Pedro Toledo (contato@pedrotoledo.net.br)
Elaborado
em 1999 pela então secretária Lucia
Cortes, o projeto inicialmente se chamava “Revelando Artistas”. Já em 2001, com
a virada de governo, o ex-prefeito Paulo Azevedo reservou o Palácio Barão de
Nova Friburgo para a escola, já que o porão do mesmo era abrigo do Centro de
Arte de Nova Friburgo. Mas foi somente no governo da ex-prefeita Saudade Braga,
que o projeto foi oficialmente hospedado no prédio com o nome de Oficina Escola
de Artes de Nova Friburgo.
O
Jornal Nova Imprensa entrevistou o diretor da Oficina Escola, Rodrigo
Guadagnini, e segundo ele a escola passou por muitos ciclos na última década, o
que possibilitou um avanço tanto na cobertura quanto na qualidade dos serviços
prestados na escola. Rodrigo afirma ainda que os investimentos e os esforços
trouxeram maior amplitude para a população, já que nos primeiros anos de vida o
projeto era integralmente voltado para os alunos da rede pública municipal e
estadual de ensino, e nesse segundo ciclo realizado em 2008, a Oficina Escola
abriu as portas, tornando o que Rodrigo chama de “pontão de cultura”.
A
partir disso, a oficina escola passou a receber alunos de escolas privadas e a
população em geral. Rodrigo frisou ainda, que no inicio do projeto, somente
eram admitidos alunos de até 16 anos e neste segundo momento da Escola de
Artes, atendemos todas as idades a partir de 3 anos de idade.
É
sabido que as artes possuem influência direta no desenvolvimento humano,
podendo acelerar processos lógicos, assim como colabora na construção de
personalidade. E para provar que a arte também pode, não só construir, mas
moldar o ser humano após seu desenvolvimento, a Oficina Escola abriga também um
projeto, em comunhão com o judiciário, a fim de aplicar penas alternativas para
os transgressores. A pena vai além de uma mera restituição à sociedade por
algum erro cometido, colabora na reconstrução do cidadão, uma vez que a arte
possui essa característica felicinética e motivacional.
Com
base no mesmo princípio de formação social, a oficina escola recebe também os
pequenos cidadãos, que a partir do 3 anos de idade, são educados nos mais
diversos campos artísticos, colaborando no desenvolvimento neuropsíquico dos
alunos.
Outros
projetos, também vinculados a Oficina escola de Artes são o Ponto de Cultura do
bairro de Olaria, na região central da cidade, e a Casa de Cultura de
Riograndina, que tem a sede localizada na antiga estação de trem, que funcionam
como “braços” da Escola de Artes, e proporcionam atividades artísticas para que
os alunos não precisem deslocar-se até a Oficina Escola de Artes, no Centro. A
escola foi vinculada a outros projetos, como a Queijaria escola, que está
atualmente retomando os laços com o Estado Suíço, e estreitando a cultura dos
dois povos, e o ponto de cultura Mãos de Luz, em São Pedro da Serra, a fim de
expandir ainda mais a cobertura da instituição.
Os
cursos da instituição são gratuitos, embora Rodrigo reforce que toda ajuda é
bem vinda, já que se faz necessária a manutenção do material, que não é
facilmente acessível através das parcerias e apoios, como as cordas dos
instrumentos, as sapatilhas do balé e até mesmo os pincéis de artes plásticas.

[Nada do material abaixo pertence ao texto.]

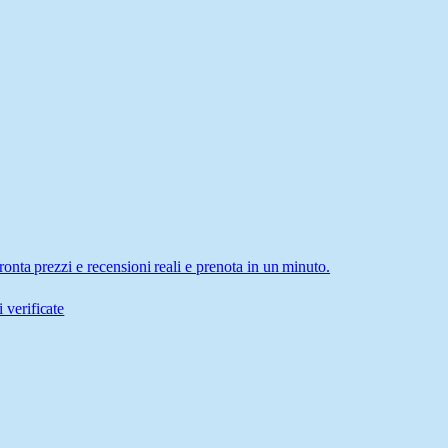
nta prezzi e recensioni reali e prenota in un minuto.
 verificate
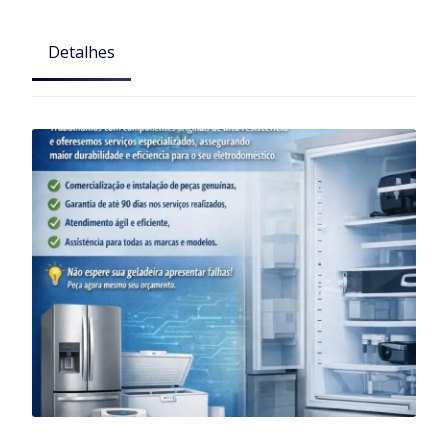
Detalhes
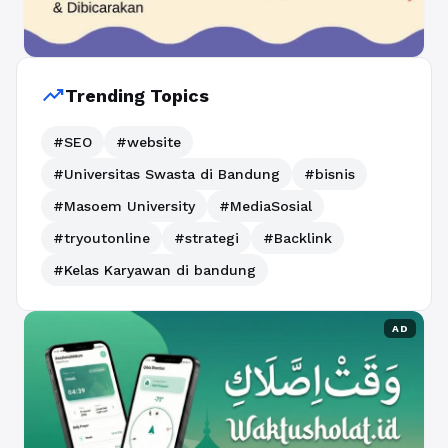
trending_up
Trending Topics
#SEO
#website
#Universitas Swasta di Bandung
#bisnis
#Masoem University
#MediaSosial
#tryoutonline
#strategi
#Backlink
#Kelas Karyawan di bandung
AD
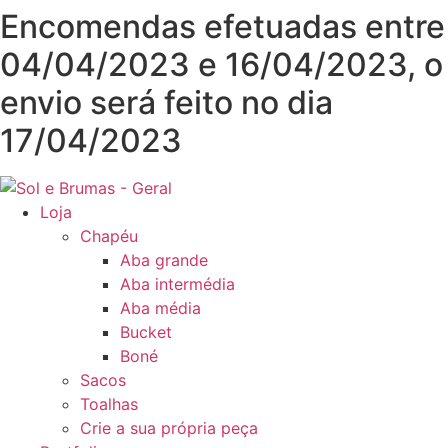
Pular
Encomendas efetuadas entre
para
04/04/2023 e 16/04/2023, o
o
conteúdo
envio será feito no dia
17/04/2023
Loja
Chapéu
Aba grande
Aba intermédia
Aba média
Bucket
Boné
Sacos
Toalhas
Crie a sua própria peça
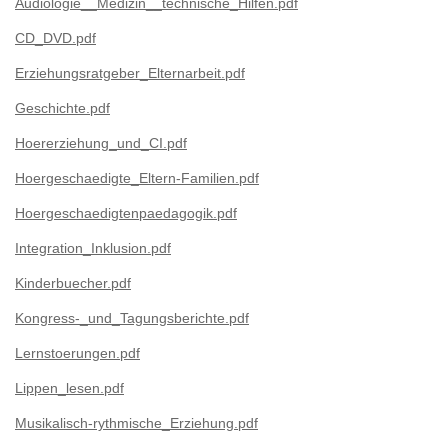
Audiologie__Medizin__technische_Hilfen.pdf
CD_DVD.pdf
Erziehungsratgeber_Elternarbeit.pdf
Geschichte.pdf
Hoererziehung_und_CI.pdf
Hoergeschaedigte_Eltern-Familien.pdf
Hoergeschaedigtenpaedagogik.pdf
Integration_Inklusion.pdf
Kinderbuecher.pdf
Kongress-_und_Tagungsberichte.pdf
Lernstoerungen.pdf
Lippen_lesen.pdf
Musikalisch-rythmische_Erziehung.pdf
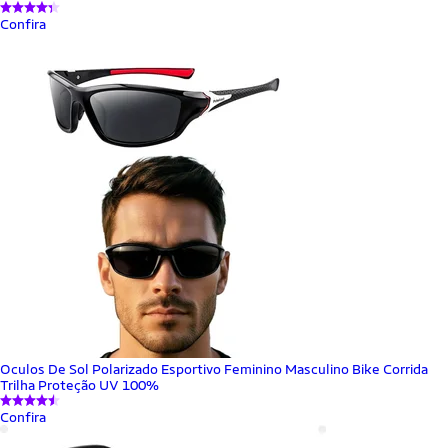
Confira
Oculos De Sol Polarizado Esportivo Feminino Masculino Bike Corrida
Trilha Proteção UV 100%
Confira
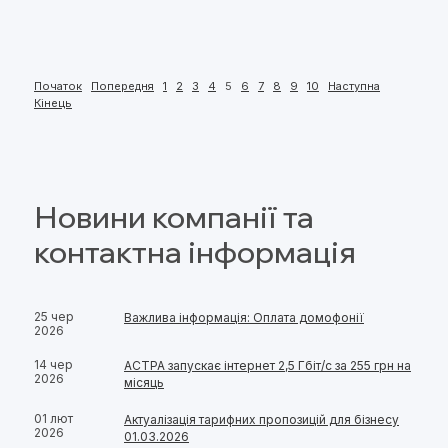
Початок
Попередня
1
2
3
4
5
6
7
8
9
10
Наступна
Кінець
Новини компанії та
контактна інформація
25 чер
Важлива інформація: Оплата домофонії
2026
14 чер
АСТРА запускає інтернет 2,5 Гбіт/с за 255 грн на
2026
місяць
01 лют
Актуалізація тарифних пропозицій для бізнесу
2026
01.03.2026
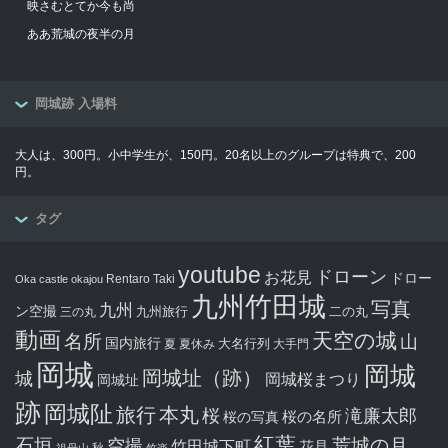
映さむとてか今も尚
ああ荒城の夜半の月
岡城跡 入場料
大人は、300円。小中学生が、150円。20名以上のグループは特典で、200
円。
タグ
youtube
ドローン
お花見
ドロー
Rentaro Taki
Oka castle
okajou
九州竹田城
写真
九州
ン空撮
九州旅行
二の丸
三の丸
動画
天空の城
名所
山
国内旅行
大名行列
夏
夏休み
大手門
岡城
岡城
岡城址（跡）
城
岡城桜まつり
岡城址
跡
岡城阯
旅行
本丸
滝廉太郎
桜
桜の写真
桜の名所
紅葉
石垣
空撮
荒城の月
竹田城下町
花見
秋
祖母山
竹楽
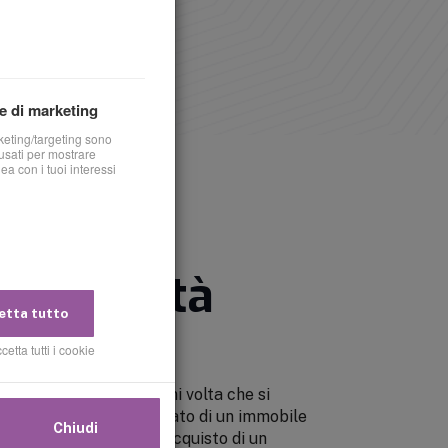
e di marketing
keting/targeting sono
sati per mostrare
nea con i tuoi interessi
NO
fattibilità
tta tutto
cetta tutti i cookie
izia
è indispensabile ogni volta che si
vento che modifica lo stato di un immobile
Chiudi
, ad esempio, prima dell’acquisto di un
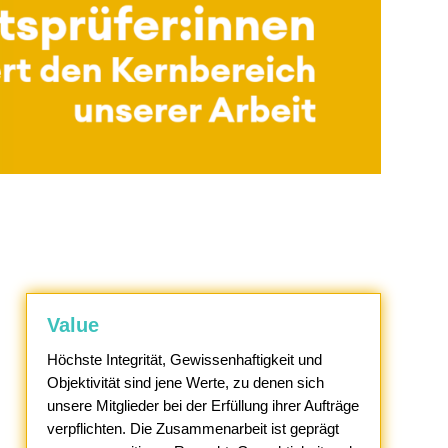
Value
Höchste Integrität, Gewissenhaftigkeit und
Objektivität sind jene Werte, zu denen sich
unsere Mitglieder bei der Erfüllung ihrer Aufträge
verpflichten. Die Zusammenarbeit ist geprägt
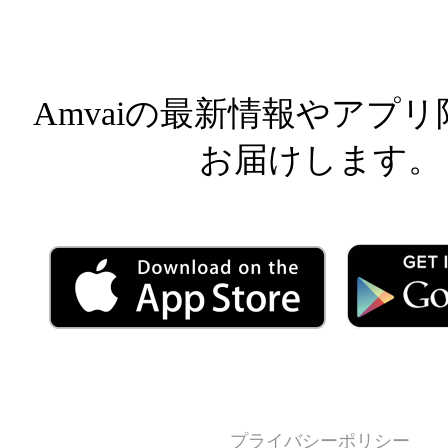
Facebook
Facebook
Inst
Amvaiの最新情報やアプ
お届けします。
プライバシーポリシー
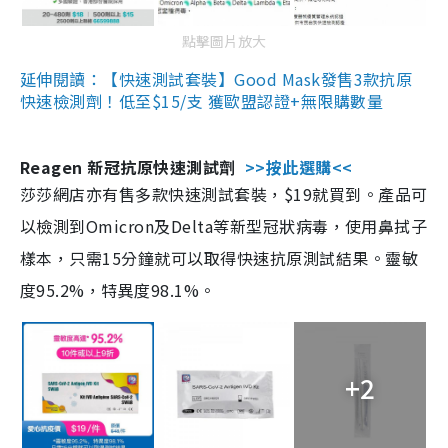
點擊圖片放大
延伸閱讀：【快速測試套裝】Good Mask發售3款抗原
快速檢測劑！低至$15/支 獲歐盟認證+無限購數量
Reagen 新冠抗原快速測試劑
>>按此選購<<
莎莎網店亦有售多款快速測試套裝，$19就買到。產品可
以檢測到Omicron及Delta等新型冠狀病毒，使用鼻拭子
樣本，只需15分鐘就可以取得快速抗原測試結果。靈敏
度95.2%，特異度98.1%。
+2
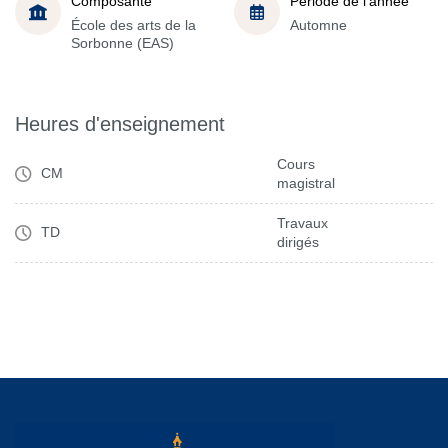
Composante
Période de l'année
École des arts de la
Automne
Sorbonne (EAS)
Heures d'enseignement
Cours
CM
magistral
Travaux
TD
dirigés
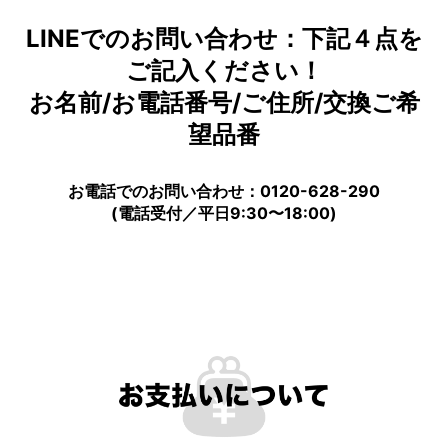
LINEでのお問い合わせ：下記４点を
ご記入ください！
お名前/お電話番号/ご住所/交換ご希
望品番
お電話でのお問い合わせ：0120-628-290
(電話受付／平日9:30〜18:00)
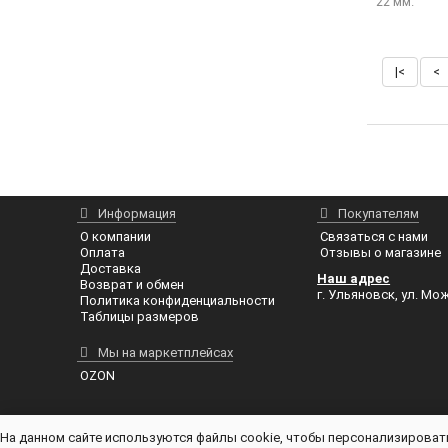
22 мм.
|<
<
Информация
Покупателям
О компании
Связаться с нами
Оплата
Отзывы о магазине
Доставка
Наш адрес
Возврат и обмен
г. Ульяновск, ул. Мож
Политика конфиденциальности
Таблицы размеров
Мы на маркетплейсах
OZON
На данном сайте используются файлы cookie, чтобы персонализировать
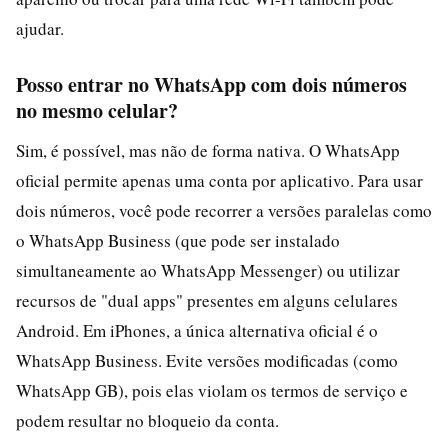
ajudar.
Posso entrar no WhatsApp com dois números
no mesmo celular?
Sim, é possível, mas não de forma nativa. O WhatsApp
oficial permite apenas uma conta por aplicativo. Para usar
dois números, você pode recorrer a versões paralelas como
o WhatsApp Business (que pode ser instalado
simultaneamente ao WhatsApp Messenger) ou utilizar
recursos de "dual apps" presentes em alguns celulares
Android. Em iPhones, a única alternativa oficial é o
WhatsApp Business. Evite versões modificadas (como
WhatsApp GB), pois elas violam os termos de serviço e
podem resultar no bloqueio da conta.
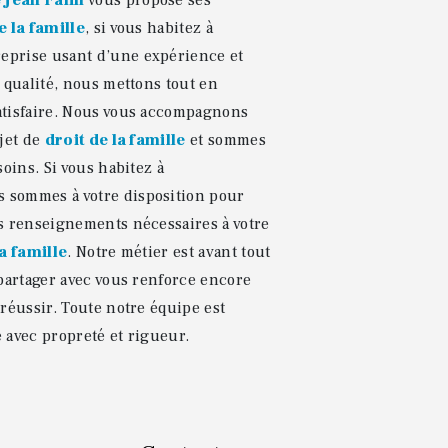
 Jean Falin
vous propose ses
e la famille
, si vous habitez à
reprise usant d’une expérience et
e qualité, nous mettons tout en
atisfaire. Nous vous accompagnons
ojet de
droit de la famille
et sommes
soins. Si vous habitez à
s sommes à votre disposition pour
s renseignements nécessaires à votre
la famille
. Notre métier est avant tout
 partager avec vous renforce encore
 réussir. Toute notre équipe est
le avec propreté et rigueur.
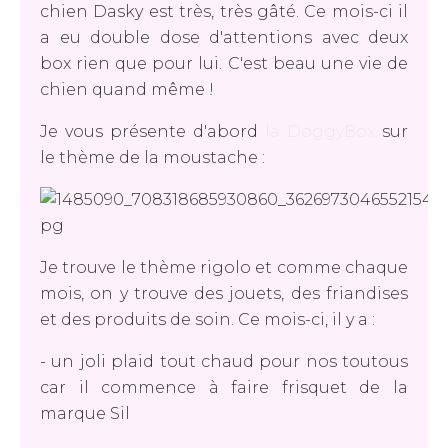
chien Dasky est très, très gâté. Ce mois-ci il
a eu double dose d'attentions avec deux
box rien que pour lui. C'est beau une vie de
chien quand même !
Je vous présente d'abord
la DoggyBox
sur
le thème de la moustache :
Je trouve le thème rigolo et comme chaque
mois, on y trouve des jouets, des friandises
et des produits de soin. Ce mois-ci, il y a :
- un joli plaid tout chaud pour nos toutous
car il commence à faire frisquet de la
marque Sil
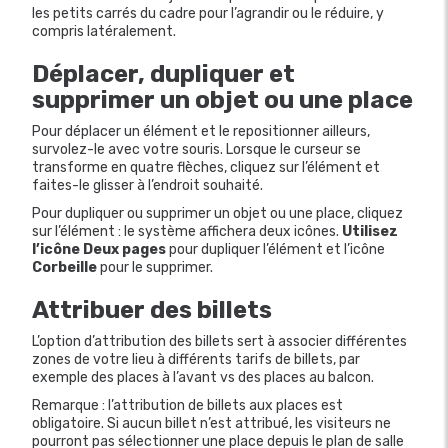
les petits carrés du cadre pour l’agrandir ou le réduire, y
compris latéralement.
Déplacer, dupliquer et
supprimer un objet ou une place
Pour déplacer un élément et le repositionner ailleurs,
survolez-le avec votre souris. Lorsque le curseur se
transforme en quatre flèches, cliquez sur l’élément et
faites-le glisser à l’endroit souhaité.
Pour dupliquer ou supprimer un objet ou une place, cliquez
sur l’élément : le système affichera deux icônes.
Utilisez
l’icône Deux pages
pour dupliquer l’élément et l’icône
Corbeille
pour le supprimer.
Attribuer des billets
L’option d’attribution des billets sert à associer différentes
zones de votre lieu à différents tarifs de billets, par
exemple des places à l’avant vs des places au balcon.
Remarque : l’attribution de billets aux places est
obligatoire. Si aucun billet n’est attribué, les visiteurs ne
pourront pas sélectionner une place depuis le plan de salle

Hoje a Oficina recebe apoio da prefeitura e de iniciativa privada, através da
associação de pais e amigos da Oficina Escola, que esta habilitada a receber
aporte financeiro.
A
Escola de Artes de Nova Friburgo abriga, hoje, cursos nos mais diversos campos
artísticos. Os cursos oferecidos pela instituição são teatro, balé, Dança
contemporânea, circo, desenho, artesanato em cerâmica, artesanato em tecido,
canto coral, cavaquinho, Instrumentos de sopro (flauta transversa, trombone,
saxofone, trompete) e também percussão (disponível em Olaria e Riograndina).
Segundo a escola, de todos os cursos, ainda há vagas disponíveis para canto
coral, teatro, artesanato, circo e artesanato em recicláveis.
A
Oficina Escola de Artes de Nova Friburgo vai além de uma simples instituição de
artes, levantando a sua importância diante da sociedade friburguense, a escola
ajuda não só a formar cidadãos friburguenses, mas também colabora na reformação
desses cidadãos. Isso só reforça a necessária presença da cultura no âmbito
social e valoriza ainda mais os profissionais que se importam não só com o
particular, mas valorizam o coletivo.